⟨
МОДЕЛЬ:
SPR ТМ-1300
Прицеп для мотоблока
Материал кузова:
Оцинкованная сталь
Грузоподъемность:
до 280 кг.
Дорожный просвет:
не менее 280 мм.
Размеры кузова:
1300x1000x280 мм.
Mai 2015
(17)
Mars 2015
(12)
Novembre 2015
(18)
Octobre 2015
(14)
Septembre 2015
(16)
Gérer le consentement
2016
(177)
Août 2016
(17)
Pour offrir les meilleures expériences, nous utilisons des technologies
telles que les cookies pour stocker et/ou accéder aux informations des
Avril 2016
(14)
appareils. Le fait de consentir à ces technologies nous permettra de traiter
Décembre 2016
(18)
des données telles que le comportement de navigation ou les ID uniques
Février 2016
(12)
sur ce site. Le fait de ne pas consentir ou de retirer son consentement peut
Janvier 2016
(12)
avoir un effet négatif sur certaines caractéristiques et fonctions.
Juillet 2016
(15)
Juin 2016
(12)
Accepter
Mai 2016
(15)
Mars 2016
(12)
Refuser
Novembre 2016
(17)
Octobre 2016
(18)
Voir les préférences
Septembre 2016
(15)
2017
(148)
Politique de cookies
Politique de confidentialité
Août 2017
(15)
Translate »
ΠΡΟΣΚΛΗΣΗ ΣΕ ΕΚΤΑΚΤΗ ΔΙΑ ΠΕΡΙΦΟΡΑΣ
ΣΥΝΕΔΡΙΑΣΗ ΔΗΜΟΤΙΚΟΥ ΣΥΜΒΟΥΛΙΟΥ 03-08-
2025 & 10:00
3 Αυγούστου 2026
⟩
What is required: Copy out every line of the listing that includes the string "fait".

Solution to this exercise:
appareils. Le fait de consentir à ces technologies nous permettra de traiter
sur ce site. Le fait de ne pas consentir ou de retirer son consentement peut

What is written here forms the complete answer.